Sources in LASAA who spoke on condition of anonymity disclosed that Lagos is the biggest casualty because it is the OOH hub in Nigeria.
“Lagos alone must have lost in the region of N20 billion from all the parties because posters, banners, and flags, apart from billboards, are supposed to be paid for,” he said.
The evasion of fees was done by all political parties, another source told TheNiche. Besides missing out on levies and taxes, operators losses were massive as clients kept revoking contracts across Nigeria.
Government challenged
Agencies and government ministries face the enormous challenge of how to raise funds for the clean up exercise, including states where there is no patience to wait for political parties to do it.

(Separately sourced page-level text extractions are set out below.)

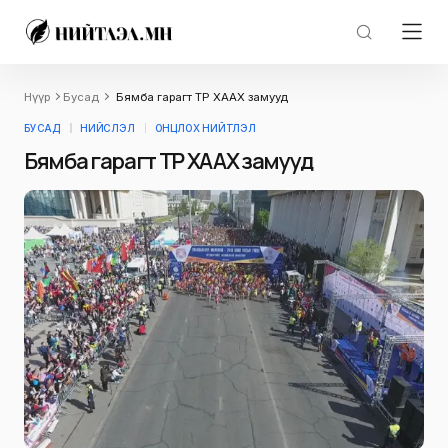
Нүүр
Бусад
Бямба гарагт ТҮР ХААХ замууд
БУСАД
НИЙСЛЭЛ
ОНЦЛОХ НИЙТЛЭЛ
Бямба гарагт ТҮР ХААХ замууд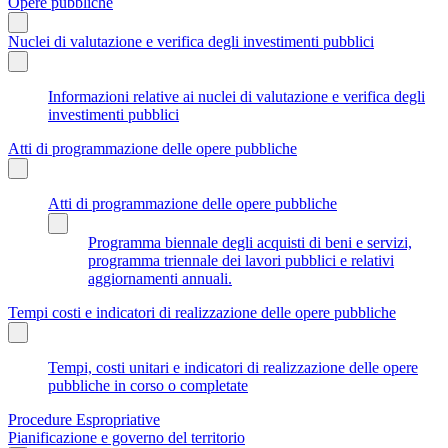
Opere pubbliche
Nuclei di valutazione e verifica degli investimenti pubblici
Informazioni relative ai nuclei di valutazione e verifica degli
investimenti pubblici
Atti di programmazione delle opere pubbliche
Atti di programmazione delle opere pubbliche
Programma biennale degli acquisti di beni e servizi,
programma triennale dei lavori pubblici e relativi
aggiornamenti annuali.
Tempi costi e indicatori di realizzazione delle opere pubbliche
Tempi, costi unitari e indicatori di realizzazione delle opere
pubbliche in corso o completate
Procedure Espropriative
Pianificazione e governo del territorio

But it is not realistic to expect a defeated political party to remove its posters; so, the onus is on the government to do the job.
Lagos, which makes N23 billion monthly from internally generated revenue (IGR), the largest in the country, had prepared for the task beforehand.
Some other states have also set aside huge sums of money for the clean up, despite dwindling allocation from Abuja.
Ayodele argued that Lagos has no alternative but to restore the environment.
“We should always plan for things like this,” he said, and urged stakeholders to devise a guideline that would prevent this situation from happening in the future.